VI: What About Medication? In the context of discussing mental illness or pervasive and oppressive internal experiences, the issue of medication always arises. And in Christian circles, often the answers are cliché, out of touch or even abusive. Friends, medicine is not a failure of faith. Or at least it is not necessarily a failure of faith. God is the Lord of all creation. In His omniscience, He has infused into the created order so much that benefits his creatures- including us. Paul instructs his disciple Timothy, “no longer drink only water, but use a little wine for the sake of your stomach and your frequent ailments” 1 Timothy 5:23. As we have grown in our understanding of Gods created order, we have also discovered many ways where we can experience miraculous healing in common. In other words, what would have once required a supernatural intervention, now requires a pill, or a treatment. This is not a rejection of God but evidence of God’s love for us. At least much of the time. Certainly, medication can be misused. It can be used as a cover for deeper emotional, physical or spiritual needs that are not being addressed. Medicine can be mis-applied and end up causing more harm than good. But there are may times when the right medicine is a huge blessing. In those cases, I affirm that relying on medical support does not have to be a rejection of God’s sovereignty but a reliance on exactly that. God has provided for us, through medical science, these great resources so you can overcome aspects of your personal brokenness. Please, if you struggle with pervasive emotional struggles, talk to a Christian counselor and a medical professional. Prayerfully discern the best course of action in partnership with your doctor, your pastor and your loved ones. I will unashamedly share with you that I rely on medication. I have asthma and rely on both a rescue inhaler and preventative medications. When I was going through a very difficult time in my life, I found myself having panic attacks, chest pains that my doctor determined were stress-related. I was prescribed an anti-anxiety medication which I took for over five years. What a difference that made! I thank God profoundly that such a resource was available. If I find myself struggling in a similar way in the future, I will not hesitate to consider a similar medication. Even if it means I take it for the rest of my life. God’s providence is not limited by our inability to understand His sovereignty.

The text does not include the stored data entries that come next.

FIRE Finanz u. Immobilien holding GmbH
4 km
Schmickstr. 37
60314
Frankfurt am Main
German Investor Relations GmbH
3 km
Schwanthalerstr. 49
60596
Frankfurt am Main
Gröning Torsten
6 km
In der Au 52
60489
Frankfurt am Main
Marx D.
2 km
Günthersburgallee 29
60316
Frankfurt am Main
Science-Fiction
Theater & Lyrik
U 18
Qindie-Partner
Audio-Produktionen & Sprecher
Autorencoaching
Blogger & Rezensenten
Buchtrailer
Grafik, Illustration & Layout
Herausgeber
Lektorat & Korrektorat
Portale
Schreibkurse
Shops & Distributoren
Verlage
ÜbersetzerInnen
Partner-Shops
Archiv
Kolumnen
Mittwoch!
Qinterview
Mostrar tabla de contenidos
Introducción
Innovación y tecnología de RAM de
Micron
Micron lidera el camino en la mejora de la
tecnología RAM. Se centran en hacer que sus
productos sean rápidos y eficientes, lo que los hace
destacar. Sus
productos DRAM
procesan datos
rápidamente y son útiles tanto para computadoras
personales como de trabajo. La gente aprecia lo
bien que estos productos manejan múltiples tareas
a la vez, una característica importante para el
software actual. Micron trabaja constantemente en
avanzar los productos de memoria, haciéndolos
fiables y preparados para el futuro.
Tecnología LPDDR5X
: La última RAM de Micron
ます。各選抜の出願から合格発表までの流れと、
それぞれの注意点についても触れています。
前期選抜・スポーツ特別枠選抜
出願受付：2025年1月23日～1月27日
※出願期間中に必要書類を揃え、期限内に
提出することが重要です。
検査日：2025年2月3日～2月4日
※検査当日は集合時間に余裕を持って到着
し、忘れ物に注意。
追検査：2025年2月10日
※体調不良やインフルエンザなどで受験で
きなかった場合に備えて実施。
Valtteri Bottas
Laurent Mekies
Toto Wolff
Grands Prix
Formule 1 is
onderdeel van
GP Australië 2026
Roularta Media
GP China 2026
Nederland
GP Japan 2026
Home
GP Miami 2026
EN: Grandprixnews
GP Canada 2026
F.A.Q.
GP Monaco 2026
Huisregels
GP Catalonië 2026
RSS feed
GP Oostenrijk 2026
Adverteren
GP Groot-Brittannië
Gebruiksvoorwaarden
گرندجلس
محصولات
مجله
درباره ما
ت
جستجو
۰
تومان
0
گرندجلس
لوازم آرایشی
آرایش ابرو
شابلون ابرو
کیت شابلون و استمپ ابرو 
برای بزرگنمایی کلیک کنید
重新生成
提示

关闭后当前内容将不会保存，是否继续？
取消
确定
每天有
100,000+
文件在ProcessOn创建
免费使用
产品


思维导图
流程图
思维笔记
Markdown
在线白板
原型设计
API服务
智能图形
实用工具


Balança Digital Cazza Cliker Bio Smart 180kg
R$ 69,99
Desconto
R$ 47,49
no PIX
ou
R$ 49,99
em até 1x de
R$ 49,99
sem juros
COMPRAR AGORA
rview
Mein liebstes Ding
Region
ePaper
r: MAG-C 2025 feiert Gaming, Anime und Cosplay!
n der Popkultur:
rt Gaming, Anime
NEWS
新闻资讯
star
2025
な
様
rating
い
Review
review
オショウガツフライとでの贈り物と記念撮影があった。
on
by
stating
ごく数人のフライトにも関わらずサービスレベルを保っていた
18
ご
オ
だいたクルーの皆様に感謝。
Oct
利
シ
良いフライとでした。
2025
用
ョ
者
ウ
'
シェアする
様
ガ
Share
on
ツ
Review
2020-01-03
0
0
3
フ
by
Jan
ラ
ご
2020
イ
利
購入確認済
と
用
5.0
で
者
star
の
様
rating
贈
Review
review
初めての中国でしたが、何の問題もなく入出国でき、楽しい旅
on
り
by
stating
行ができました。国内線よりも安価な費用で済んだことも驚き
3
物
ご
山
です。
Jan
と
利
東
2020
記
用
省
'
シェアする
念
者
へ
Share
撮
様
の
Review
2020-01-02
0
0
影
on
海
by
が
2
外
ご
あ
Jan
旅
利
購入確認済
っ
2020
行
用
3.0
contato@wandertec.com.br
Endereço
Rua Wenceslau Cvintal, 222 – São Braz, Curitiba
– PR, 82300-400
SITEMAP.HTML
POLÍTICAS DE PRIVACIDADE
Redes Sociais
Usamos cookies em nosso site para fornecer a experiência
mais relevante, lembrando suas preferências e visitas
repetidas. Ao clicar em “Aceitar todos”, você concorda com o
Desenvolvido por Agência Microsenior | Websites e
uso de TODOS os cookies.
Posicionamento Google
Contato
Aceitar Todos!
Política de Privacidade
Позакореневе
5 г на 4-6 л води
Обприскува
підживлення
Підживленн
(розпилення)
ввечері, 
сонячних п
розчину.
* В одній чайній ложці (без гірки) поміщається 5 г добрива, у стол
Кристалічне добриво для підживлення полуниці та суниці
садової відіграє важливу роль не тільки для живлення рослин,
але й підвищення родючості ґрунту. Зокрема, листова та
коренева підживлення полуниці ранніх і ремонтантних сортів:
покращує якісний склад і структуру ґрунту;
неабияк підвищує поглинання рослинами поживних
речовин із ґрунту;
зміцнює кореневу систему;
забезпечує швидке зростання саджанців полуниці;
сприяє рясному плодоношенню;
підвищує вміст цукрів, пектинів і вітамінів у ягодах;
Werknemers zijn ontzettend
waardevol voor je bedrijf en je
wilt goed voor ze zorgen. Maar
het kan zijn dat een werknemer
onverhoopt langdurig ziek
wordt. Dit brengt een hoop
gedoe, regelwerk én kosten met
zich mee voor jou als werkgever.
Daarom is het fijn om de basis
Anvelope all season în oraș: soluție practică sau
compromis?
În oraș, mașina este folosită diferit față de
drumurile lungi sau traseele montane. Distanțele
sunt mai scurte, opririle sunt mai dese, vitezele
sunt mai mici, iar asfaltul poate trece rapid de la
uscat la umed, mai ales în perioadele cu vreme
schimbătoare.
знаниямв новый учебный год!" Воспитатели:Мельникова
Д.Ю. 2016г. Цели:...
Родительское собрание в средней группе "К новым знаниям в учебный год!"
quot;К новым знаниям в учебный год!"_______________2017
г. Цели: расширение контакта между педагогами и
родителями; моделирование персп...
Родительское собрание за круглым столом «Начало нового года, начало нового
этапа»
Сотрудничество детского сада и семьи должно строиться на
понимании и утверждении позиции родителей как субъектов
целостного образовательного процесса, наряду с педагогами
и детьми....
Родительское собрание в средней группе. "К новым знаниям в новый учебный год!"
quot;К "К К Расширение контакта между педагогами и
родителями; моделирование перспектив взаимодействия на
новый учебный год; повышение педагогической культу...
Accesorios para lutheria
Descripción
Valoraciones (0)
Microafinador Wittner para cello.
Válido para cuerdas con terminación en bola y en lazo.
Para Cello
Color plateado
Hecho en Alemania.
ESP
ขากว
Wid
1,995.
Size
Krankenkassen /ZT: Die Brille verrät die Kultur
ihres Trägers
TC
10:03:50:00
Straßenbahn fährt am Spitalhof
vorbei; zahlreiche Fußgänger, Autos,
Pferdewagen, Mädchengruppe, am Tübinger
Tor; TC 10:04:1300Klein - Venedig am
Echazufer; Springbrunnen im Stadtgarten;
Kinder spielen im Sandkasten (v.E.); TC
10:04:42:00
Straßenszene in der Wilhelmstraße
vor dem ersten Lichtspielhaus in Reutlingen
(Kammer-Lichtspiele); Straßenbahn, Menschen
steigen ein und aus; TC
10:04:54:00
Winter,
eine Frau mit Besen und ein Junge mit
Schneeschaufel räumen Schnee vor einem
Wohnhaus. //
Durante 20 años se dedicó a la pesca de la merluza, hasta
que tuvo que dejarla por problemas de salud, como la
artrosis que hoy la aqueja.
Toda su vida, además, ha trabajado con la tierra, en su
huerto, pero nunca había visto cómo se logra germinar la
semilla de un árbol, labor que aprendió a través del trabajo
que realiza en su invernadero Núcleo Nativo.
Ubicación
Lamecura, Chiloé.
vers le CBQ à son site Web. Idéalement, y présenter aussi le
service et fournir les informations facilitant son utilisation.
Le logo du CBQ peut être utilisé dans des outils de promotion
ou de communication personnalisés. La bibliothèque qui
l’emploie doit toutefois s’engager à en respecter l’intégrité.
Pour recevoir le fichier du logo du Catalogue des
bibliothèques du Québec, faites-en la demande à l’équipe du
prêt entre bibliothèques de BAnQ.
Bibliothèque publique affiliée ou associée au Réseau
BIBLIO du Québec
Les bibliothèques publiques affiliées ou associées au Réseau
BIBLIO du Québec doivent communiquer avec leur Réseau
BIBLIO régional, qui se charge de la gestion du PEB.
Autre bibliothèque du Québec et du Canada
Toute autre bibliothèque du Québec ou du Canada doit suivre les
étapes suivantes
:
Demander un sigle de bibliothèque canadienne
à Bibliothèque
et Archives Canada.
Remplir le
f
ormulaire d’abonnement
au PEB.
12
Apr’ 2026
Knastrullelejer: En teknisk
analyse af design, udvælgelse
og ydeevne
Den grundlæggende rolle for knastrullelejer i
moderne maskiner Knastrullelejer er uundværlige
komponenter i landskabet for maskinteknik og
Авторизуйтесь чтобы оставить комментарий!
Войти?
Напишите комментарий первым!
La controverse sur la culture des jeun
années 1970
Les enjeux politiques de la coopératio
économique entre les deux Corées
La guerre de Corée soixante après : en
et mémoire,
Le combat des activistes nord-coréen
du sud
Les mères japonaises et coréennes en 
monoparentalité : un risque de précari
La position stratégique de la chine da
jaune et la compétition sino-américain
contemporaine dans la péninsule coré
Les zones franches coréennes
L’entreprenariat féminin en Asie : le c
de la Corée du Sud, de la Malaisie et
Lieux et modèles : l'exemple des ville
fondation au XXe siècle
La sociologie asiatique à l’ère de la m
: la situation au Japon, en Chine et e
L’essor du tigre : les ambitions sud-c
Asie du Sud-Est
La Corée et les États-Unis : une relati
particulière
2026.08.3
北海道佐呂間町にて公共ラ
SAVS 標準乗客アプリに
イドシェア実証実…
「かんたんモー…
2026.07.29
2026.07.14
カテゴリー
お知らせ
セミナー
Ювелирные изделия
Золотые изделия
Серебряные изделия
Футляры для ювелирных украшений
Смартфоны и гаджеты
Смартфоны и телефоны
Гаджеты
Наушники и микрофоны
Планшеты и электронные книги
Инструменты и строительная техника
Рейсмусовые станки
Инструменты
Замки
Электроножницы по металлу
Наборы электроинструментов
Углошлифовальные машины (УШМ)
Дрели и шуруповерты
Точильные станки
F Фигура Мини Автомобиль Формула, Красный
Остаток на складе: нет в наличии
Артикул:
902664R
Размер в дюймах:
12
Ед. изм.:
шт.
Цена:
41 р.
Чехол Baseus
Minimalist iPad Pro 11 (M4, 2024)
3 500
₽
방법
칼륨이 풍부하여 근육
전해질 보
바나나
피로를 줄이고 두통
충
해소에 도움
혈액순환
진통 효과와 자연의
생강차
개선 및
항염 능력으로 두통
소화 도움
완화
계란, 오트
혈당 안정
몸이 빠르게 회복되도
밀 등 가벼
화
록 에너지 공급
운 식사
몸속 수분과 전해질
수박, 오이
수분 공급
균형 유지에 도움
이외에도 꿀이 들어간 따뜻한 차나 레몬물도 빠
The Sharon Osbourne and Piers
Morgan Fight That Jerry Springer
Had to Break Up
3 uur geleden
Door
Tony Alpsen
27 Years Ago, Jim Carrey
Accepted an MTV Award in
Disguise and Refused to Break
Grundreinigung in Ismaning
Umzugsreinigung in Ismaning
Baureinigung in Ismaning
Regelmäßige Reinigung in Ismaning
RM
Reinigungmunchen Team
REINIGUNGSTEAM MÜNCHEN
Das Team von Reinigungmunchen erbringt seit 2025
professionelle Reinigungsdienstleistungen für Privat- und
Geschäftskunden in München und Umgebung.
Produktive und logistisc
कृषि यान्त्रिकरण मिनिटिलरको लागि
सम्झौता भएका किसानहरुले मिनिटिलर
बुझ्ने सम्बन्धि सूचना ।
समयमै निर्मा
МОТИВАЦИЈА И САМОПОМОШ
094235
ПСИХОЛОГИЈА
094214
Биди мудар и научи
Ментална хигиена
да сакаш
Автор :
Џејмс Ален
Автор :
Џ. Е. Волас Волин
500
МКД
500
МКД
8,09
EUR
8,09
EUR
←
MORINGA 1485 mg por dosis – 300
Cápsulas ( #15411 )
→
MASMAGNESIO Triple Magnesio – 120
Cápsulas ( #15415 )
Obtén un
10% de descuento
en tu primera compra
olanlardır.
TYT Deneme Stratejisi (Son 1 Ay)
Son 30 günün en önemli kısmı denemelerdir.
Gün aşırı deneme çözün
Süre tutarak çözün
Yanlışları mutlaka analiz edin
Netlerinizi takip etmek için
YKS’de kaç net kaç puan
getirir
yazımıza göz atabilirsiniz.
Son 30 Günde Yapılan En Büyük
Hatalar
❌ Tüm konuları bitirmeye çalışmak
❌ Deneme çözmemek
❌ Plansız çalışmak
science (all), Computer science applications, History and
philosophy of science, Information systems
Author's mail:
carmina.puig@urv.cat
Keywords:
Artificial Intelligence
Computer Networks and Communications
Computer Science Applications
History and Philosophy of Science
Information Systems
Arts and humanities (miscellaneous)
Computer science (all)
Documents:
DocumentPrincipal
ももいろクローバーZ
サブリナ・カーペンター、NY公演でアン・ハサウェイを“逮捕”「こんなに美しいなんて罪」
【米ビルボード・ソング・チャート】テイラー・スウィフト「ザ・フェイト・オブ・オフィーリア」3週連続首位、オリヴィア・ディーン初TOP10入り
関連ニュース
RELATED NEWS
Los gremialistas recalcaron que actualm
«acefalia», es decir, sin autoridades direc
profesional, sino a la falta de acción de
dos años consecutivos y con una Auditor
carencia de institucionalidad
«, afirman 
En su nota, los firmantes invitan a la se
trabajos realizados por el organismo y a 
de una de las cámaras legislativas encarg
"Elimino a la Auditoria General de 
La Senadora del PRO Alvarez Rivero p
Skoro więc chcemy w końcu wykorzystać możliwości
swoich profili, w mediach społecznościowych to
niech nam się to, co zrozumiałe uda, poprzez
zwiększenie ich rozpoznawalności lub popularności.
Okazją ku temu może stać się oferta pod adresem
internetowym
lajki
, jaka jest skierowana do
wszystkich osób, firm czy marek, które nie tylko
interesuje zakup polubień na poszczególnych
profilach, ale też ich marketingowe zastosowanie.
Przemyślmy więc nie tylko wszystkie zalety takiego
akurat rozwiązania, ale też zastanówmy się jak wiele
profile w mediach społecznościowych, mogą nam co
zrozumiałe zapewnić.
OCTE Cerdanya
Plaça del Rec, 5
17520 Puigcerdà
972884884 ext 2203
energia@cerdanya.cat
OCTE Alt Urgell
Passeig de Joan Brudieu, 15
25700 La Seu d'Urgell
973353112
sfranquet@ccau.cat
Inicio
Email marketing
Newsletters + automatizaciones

These are by no means exhaustive comments on the resources available to us as we struggle with oppression, but I hope they both acknowledge that the darkness of the mind and soul can have a thousand causes. And what works for one person may not work for another in treating depression or oppressive experience, but God also recognizes that reality. He has given us both the cure for all human brokenness and the tools needed to fight the good fight in this life- both on offense and defense. And even in the midst of that fight- He stands for us and with us. You are not alone. And whatever darkness oppresses you, He has promised victory and deliverance into a joy of which we can now only image in part.